THE CANDY CRUSH IS OVER. Halloween is behind us once again. The skeletons are back in their closets. The spider webs are stuffed into their sacks. Pumpkin shells have either gone to the compost heap or they’ve been smashed in the middle of the street by unknown assailants, as per tradition.
We won’t have another candy-based holiday again until Easter, except for the Thanksgiving hams and pies and Christmas chocolates and Valentine’s Day chocolates.
St. Patrick’s Day and the Fourth of July hang on as the sacred days of brined and preserved meats. And where is vegetable day?
Anyhow, I dig Halloween. It’s one of my favorite holidays because we get to dress up in silly costumes and parade about like fools and decorate our houses and celebrate fearlessly with the dead. It’s a colorful and connected experience, and I like haunted houses.
Pranks, hoaxes, harmless vandalism and assorted other tricks are part of the celebration. Who’s not fond of tricks, besides an occasional victim? The best tricks are funny for everyone.
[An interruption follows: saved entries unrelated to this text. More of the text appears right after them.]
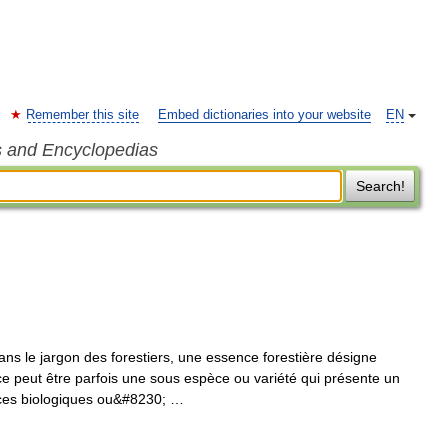
Remember this site
Embed dictionaries into your website
EN
s and Encyclopedias
Search!
s le jargon des forestiers, une essence forestière désigne
 peut être parfois une sous espèce ou variété qui présente un
ences biologiques ou&#8230; …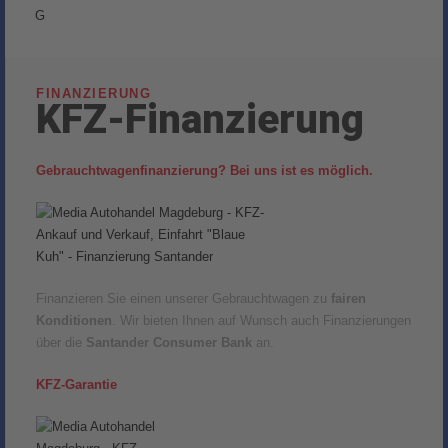
G
FINANZIERUNG
KFZ-Finanzierung
Gebrauchtwagenfinanzierung? Bei uns ist es möglich.
Finanzieren Sie einen unserer Gebrauchtwagen zu
fairen
Konditionen
. Wir bieten Ihnen auf Wunsch auch Finanzierungen
über die
Santander Consumer Bank
an.
KFZ-Garantie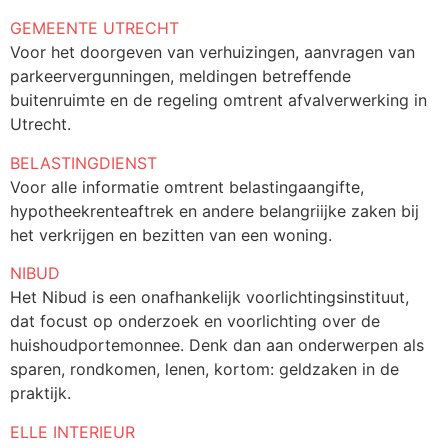
GEMEENTE UTRECHT
Voor het doorgeven van verhuizingen, aanvragen van
parkeervergunningen, meldingen betreffende
buitenruimte en de regeling omtrent afvalverwerking in
Utrecht.
BELASTINGDIENST
Voor alle informatie omtrent belastingaangifte,
hypotheekrenteaftrek en andere belangriijke zaken bij
het verkrijgen en bezitten van een woning.
NIBUD
Het Nibud is een onafhankelijk voorlichtingsinstituut,
dat focust op onderzoek en voorlichting over de
huishoudportemonnee. Denk dan aan onderwerpen als
sparen, rondkomen, lenen, kortom: geldzaken in de
praktijk.
ELLE INTERIEUR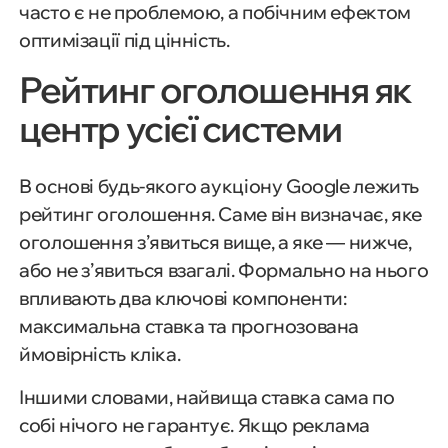
часто є не проблемою, а побічним ефектом
оптимізації під цінність.
Рейтинг оголошення як
центр усієї системи
В основі будь-якого аукціону Google лежить
рейтинг оголошення. Саме він визначає, яке
оголошення з’явиться вище, а яке — нижче,
або не з’явиться взагалі. Формально на нього
впливають два ключові компоненти:
максимальна ставка та прогнозована
ймовірність кліка.
Іншими словами, найвища ставка сама по
собі нічого не гарантує. Якщо реклама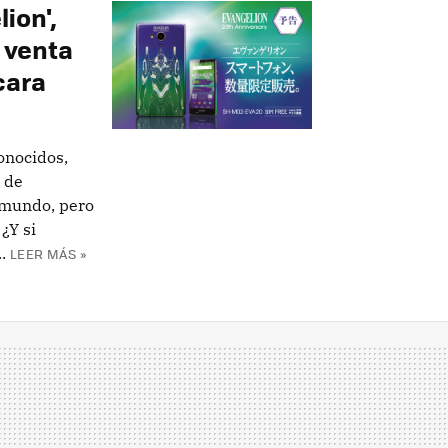
ion',
a venta
cara
onocidos,
s de
 mundo, pero
¿Y si
.
LEER MÁS »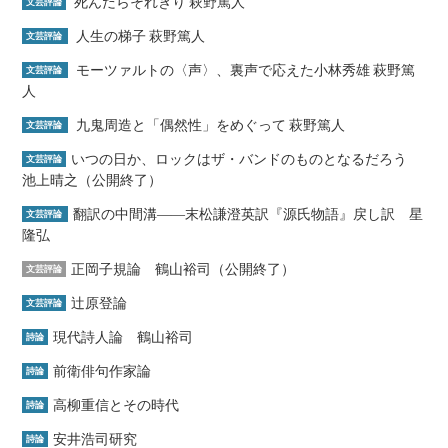
死んだらそれきり 萩野篤人
文芸評論
人生の梯子 萩野篤人
文芸評論
モーツァルトの〈声〉、裏声で応えた小林秀雄 萩野篤
文芸評論
人
九鬼周造と「偶然性」をめぐって 萩野篤人
文芸評論
いつの日か、ロックはザ・バンドのものとなるだろう
文芸評論
池上晴之（公開終了）
翻訳の中間溝――末松謙澄英訳『源氏物語』戻し訳 星
文芸評論
隆弘
正岡子規論 鶴山裕司（公開終了）
文芸評論
辻原登論
文芸評論
現代詩人論 鶴山裕司
詩論
前衛俳句作家論
詩論
高柳重信とその時代
詩論
安井浩司研究
詩論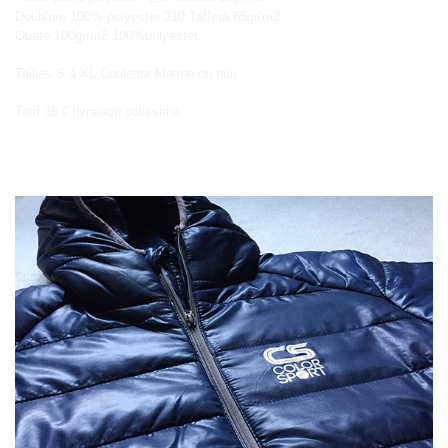
Doublure 100% polyester 210 Taffeta 65gr/m2
Ouate 100gr/m2 100%polyester
Tailles S à XL Couleurs Marine ou noir
Tarif 35 € livraison colissimo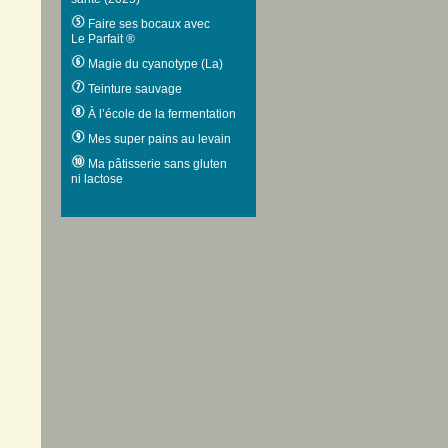
Faire ses bocaux avec
Le Parfait ®
Magie du cyanotype (La)
Teinture sauvage
À l’école de la fermentation
Mes super pains au levain
Ma pâtisserie sans gluten
ni lactose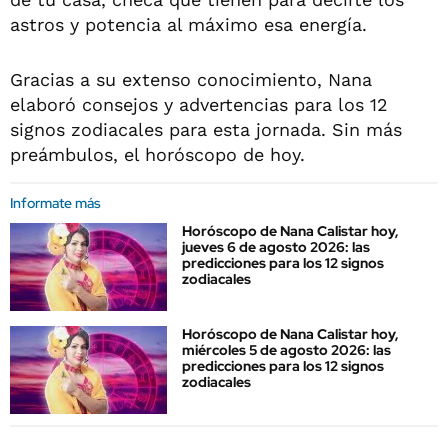
astros y potencia al máximo esa energía.
Gracias a su extenso conocimiento, Nana
elaboró consejos y advertencias para los 12
signos zodiacales para esta jornada. Sin más
preámbulos, el horóscopo de hoy.
Informate más
Horóscopo de Nana Calistar hoy,
jueves 6 de agosto 2026: las
predicciones para los 12 signos
zodiacales
Horóscopo de Nana Calistar hoy,
miércoles 5 de agosto 2026: las
predicciones para los 12 signos
zodiacales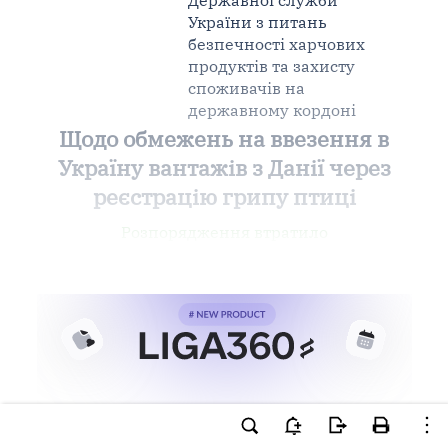
Державної служби
України з питань
безпечності харчових
продуктів та захисту
споживачів на
державному кордоні
Щодо обмежень на ввезення в
Україну вантажів з Данії через
реєстрацію грипу птиці
Розпорядження втратило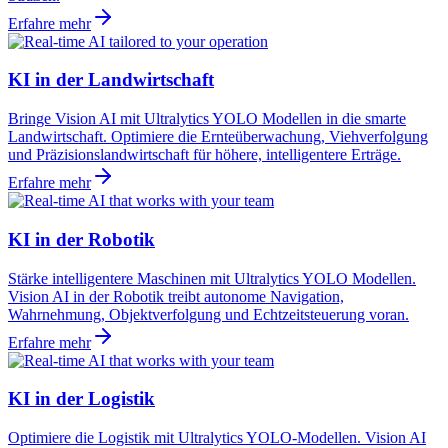
Erfahre mehr
KI in der Landwirtschaft
Bringe Vision AI mit Ultralytics YOLO Modellen in die smarte
Landwirtschaft. Optimiere die Ernteüberwachung, Viehverfolgung
und Präzisionslandwirtschaft für höhere, intelligentere Erträge.
Erfahre mehr
KI in der Robotik
Stärke intelligentere Maschinen mit Ultralytics YOLO Modellen.
Vision AI in der Robotik treibt autonome Navigation,
Wahrnehmung, Objektverfolgung und Echtzeitsteuerung voran.
Erfahre mehr
KI in der Logistik
Optimiere die Logistik mit Ultralytics YOLO-Modellen. Vision AI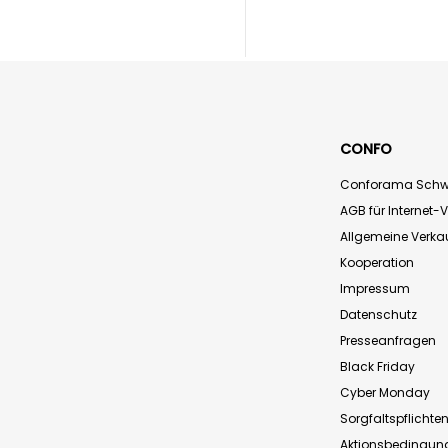
CONFO
Conforama Schw
AGB für Internet-
Allgemeine Verk
Kooperation
Impressum
Datenschutz
Presseanfragen
Black Friday
Cyber Monday
Sorgfaltspflichte
Aktionsbedingun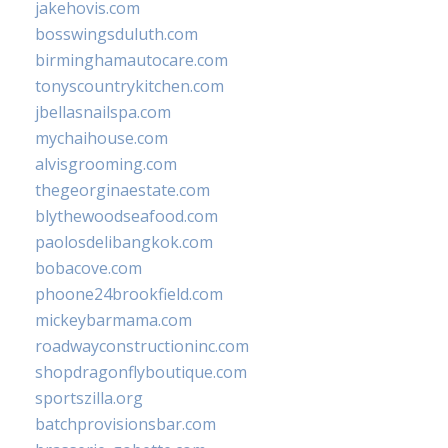
jakehovis.com
bosswingsduluth.com
birminghamautocare.com
tonyscountrykitchen.com
jbellasnailspa.com
mychaihouse.com
alvisgrooming.com
thegeorginaestate.com
blythewoodseafood.com
paolosdelibangkok.com
bobacove.com
phoone24brookfield.com
mickeybarmama.com
roadwayconstructioninc.com
shopdragonflyboutique.com
sportszilla.org
batchprovisionsbar.com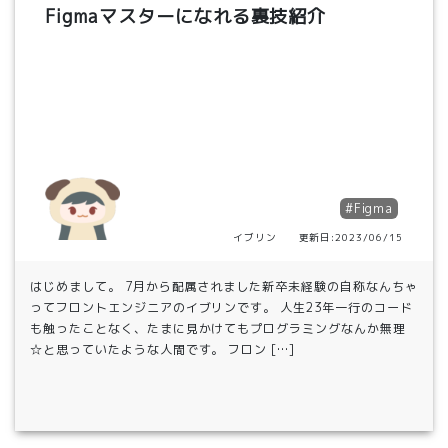
Figmaマスターになれる裏技紹介
#Figma
イブリン 更新日:2023/06/15
はじめまして。 7月から配属されました新卒未経験の自称なんちゃ
ってフロントエンジニアのイブリンです。 人生23年一行のコード
も触ったことなく、たまに見かけてもプログラミングなんか無理
☆と思っていたような人間です。 フロン […]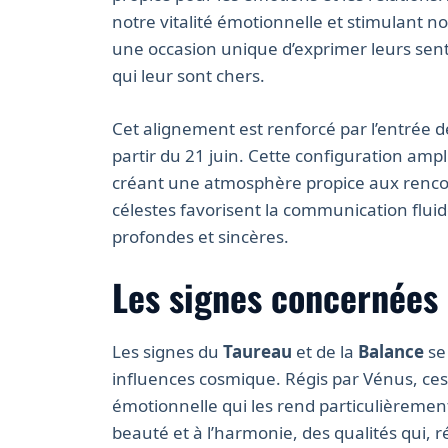
notre vitalité émotionnelle et stimulant not
une occasion unique d’exprimer leurs sent
qui leur sont chers.
Cet alignement est renforcé par l’entrée 
partir du 21 juin. Cette configuration amp
créant une atmosphère propice aux renco
célestes favorisent la communication fluide,
profondes et sincères.
Les signes concernées 
Les signes du
Taureau
et de la
Balance
se
influences cosmique. Régis par Vénus, ces 
émotionnelle qui les rend particulièrement 
beauté et à l’harmonie, des qualités qui, r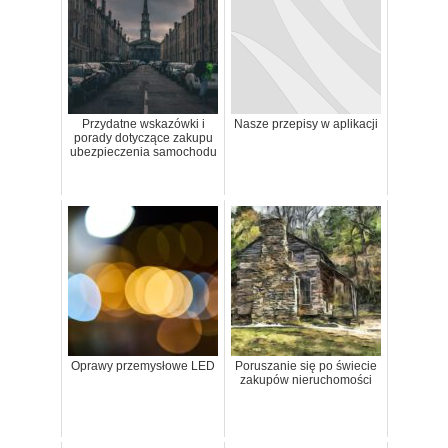
Przydatne wskazówki i
Nasze przepisy w aplikacji
porady dotyczące zakupu
ubezpieczenia samochodu
Oprawy przemysłowe LED
Poruszanie się po świecie
zakupów nieruchomości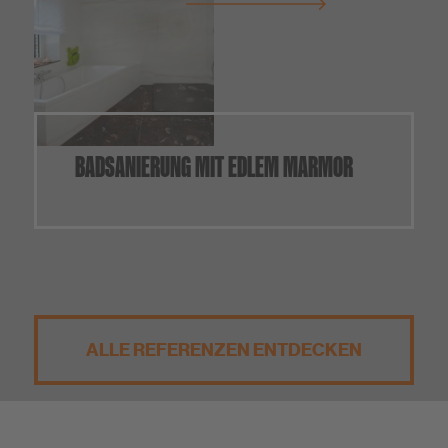
BADSANIERUNG MIT EDLEM MARMOR
ALLE REFERENZEN ENTDECKEN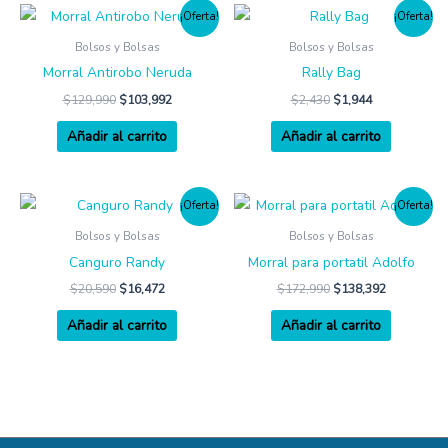
¡Oferta!
¡Oferta!
Bolsos y Bolsas
Bolsos y Bolsas
Morral Antirobo Neruda
Rally Bag
$
129,990
$
103,992
$
2,430
$
1,944
Añadir al carrito
Añadir al carrito
¡Oferta!
¡Oferta!
Bolsos y Bolsas
Bolsos y Bolsas
Canguro Randy
Morral para portatil Adolfo
$
20,590
$
16,472
$
172,990
$
138,392
Añadir al carrito
Añadir al carrito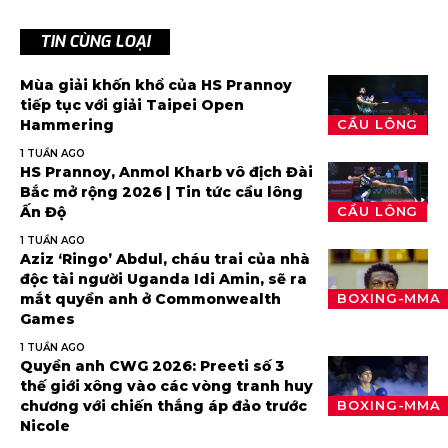
TIN CÙNG LOẠI
Mùa giải khốn khổ của HS Prannoy
tiếp tục với giải Taipei Open
Hammering
CẦU LÔNG
1 TUẦN AGO
HS Prannoy, Anmol Kharb vô địch Đài
Bắc mở rộng 2026 | Tin tức cầu lông
Ấn Độ
CẦU LÔNG
1 TUẦN AGO
Aziz ‘Ringo’ Abdul, cháu trai của nhà
độc tài người Uganda Idi Amin, sẽ ra
mắt quyền anh ở Commonwealth
BOXING-MMA
Games
1 TUẦN AGO
Quyền anh CWG 2026: Preeti số 3
thế giới xông vào các vòng tranh huy
chương với chiến thắng áp đảo trước
BOXING-MMA
Nicole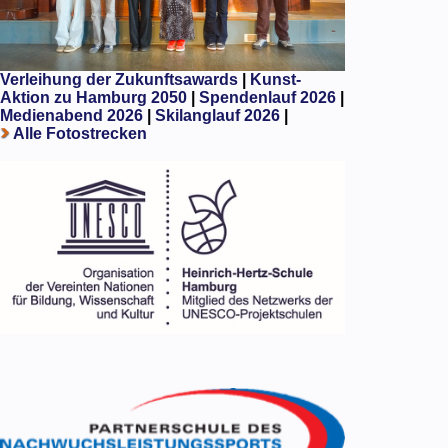
Verleihung der Zukunftsawards
|
Kunst-
Aktion zu Hamburg 2050
|
Spendenlauf 2026
|
Medienabend 2026
|
Skilanglauf 2026
|
Alle Fotostrecken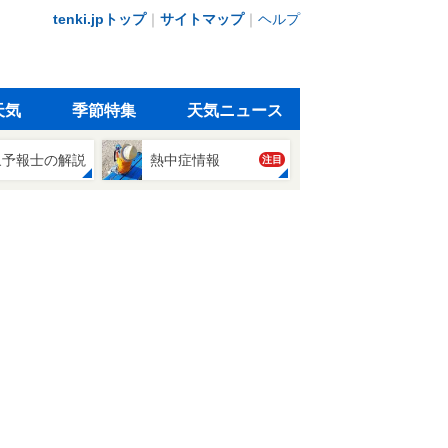
tenki.jpトップ
｜
サイトマップ
｜
ヘルプ
天気
季節特集
天気ニュース
象予報士の解説
熱中症情報
注目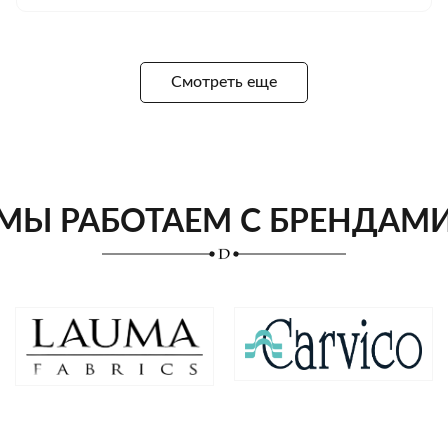
Смотреть еще
МЫ РАБОТАЕМ С БРЕНДАМ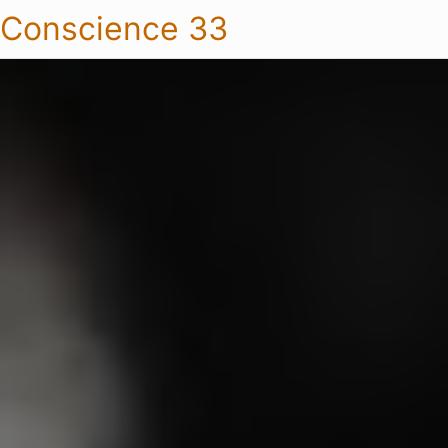
Conscience 33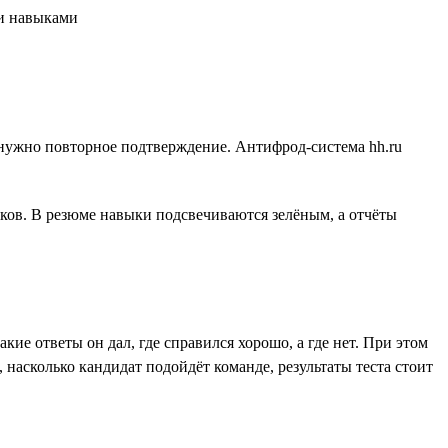
го нужно повторное подтверждение. Антифрод-система hh.ru
ов. В резюме навыки подсвечиваются зелёным, а отчёты
кие ответы он дал, где справился хорошо, а где нет. При этом
насколько кандидат подойдёт команде, результаты теста стоит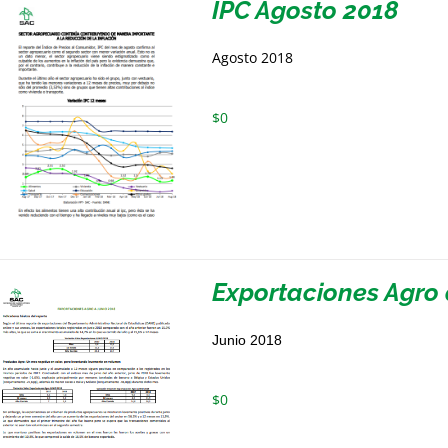
IPC Agosto 2018
Agosto 2018
$
0
Exportaciones Agro 
Junio 2018
$
0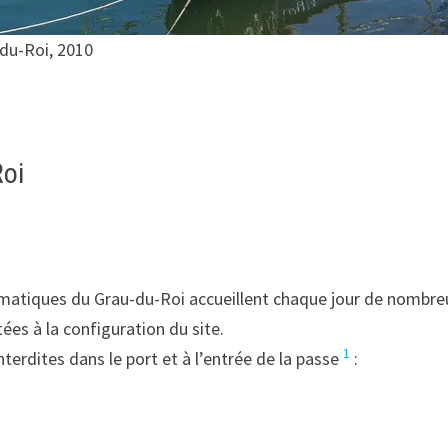
-du-Roi, 2010
Roi
ématiques du Grau-du-Roi accueillent chaque jour de nombre
ées à la configuration du site.
1
terdites dans le port et à l’entrée de la passe
: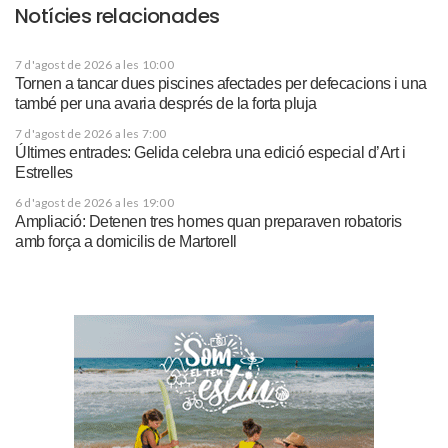
Notícies relacionades
7 d'agost de 2026 a les 10:00
Tornen a tancar dues piscines afectades per defecacions i una
també per una avaria després de la forta pluja
7 d'agost de 2026 a les 7:00
Últimes entrades: Gelida celebra una edició especial d’Art i
Estrelles
6 d'agost de 2026 a les 19:00
Ampliació: Detenen tres homes quan preparaven robatoris
amb força a domicilis de Martorell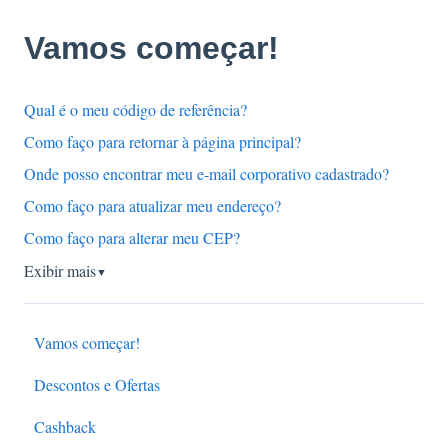
Vamos começar!
Qual é o meu código de referência?
Como faço para retornar à página principal?
Onde posso encontrar meu e-mail corporativo cadastrado?
Como faço para atualizar meu endereço?
Como faço para alterar meu CEP?
Exibir mais
▼
Vamos começar!
Descontos e Ofertas
Cashback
When I was a boy, hanging out with other boys in my small home town, prone to mischief without the judgment necessary to determine its impact, my grandmother stood sentry for the neighborhood kids. To keep us out of trouble, she gave us bars of soap. “Go soap some windows,” she’d say. “And nothing else.”
The next day we could go door to door and offer to wash windows for two dollars. All we needed was a rag and a spigot.
We used to do ghost walks, living so close to the forest. We had trails behind my house that went for miles through dense forest. The lady who had a full-time job supervising the town’s playground that backed to the forest taught us this game.
During the daylight, with help, she’d carry four small pails of water down the trail, setting one down in the center of the trail every few hundred feet until the last pail was deep in the forest. We had several trails and many pails.
Once darkness fell, four boys would volunteer for the ghost walk. They’d go down the trail without flashlights. When they reached the first pail, the most terrified boy would grab it and run back to civilization alone without spilling. If someone accidentally kicked over a pail in the dark, it became their pail. Loser. Beyond that, either volunteerism or age determined who carried the next pail. As the group shrank, each boy had to return alone from farther away in the forest canopy. It took courage and age to retrieve the farthest pail. I never made it.
Oh, and before the walks we always told ghost stories about the madman with the bloody hatchet who lived in the woods and was only a wispy blue outline. We saw him everywhere.
This year my grandsons made a haul in the candy department. We all went on a weekend-long haunted camping trip at a gated RV resort in the foothills. Residents set up tables in front of their spaces and passed out candy by the fistfuls.
Our boys and their friends came back to camp early. It was to dump their first loads of candy. They had pillowcases that looked like the pillow was still inside, so heavy they had to sling them over their shoulders.
Like many folks I suppose, our freezer is now full of enough penny candy to last until next Halloween. The question is who will eat the majority of it, the kids, the parents or the grandparents? I do love the Butterfingers.
As we shut the lid on the Jack-o-lanterns and pointy hats and look ahead, what’s coming? More holidays! Veterans Day, Thanksgiving, Christmas, New Year’s. We’ve put a lot of fun into our otherwise bitter winter months. Perhaps they will help us take our minds off the 6-foot snow drifts and droughts around the planet.
I have noticed one rather disappointing aspect to current Halloween celebrations. The quality of the candy has gone downhill. As I was rummaging through my grandchildren’s candy while they were outside playing, I couldn’t find a single decent candy bar. All they had was packets of five candy corns or 10 M&M’s or a few shapeless gummy balls. They had mountains of rolled sugar pills. I can get better snacks than that on Southwest.
Folks in the heyday bought cases of full-sized Mars Bars, Mallo Cups, or Hershey Bars. One of my favorite candies to receive were the packages of Wrigley’s gum, Juicy Fruit and Spearmint. Chewing gum has a great shelf life and doesn’t need to be refrigerated. I remember having a few packs of Halloween gum in my bedside drawer in the following summer.
Susan bought the Halloween candy this year. She came home with a huge sacket of packets. What can I say? We had different childhoods. Her response was that she ran off and bought the candy early intentionally because she knew if I did it, I’d be buying cases of expensive full-sized candy bars.
“Those kids go home with eight pounds of candy. They don’t need your full-sized candy bars, Mr. Nostalgia.”
Steve Gibbs teaches at Benicia High School and has written a column for The Herald since 1985.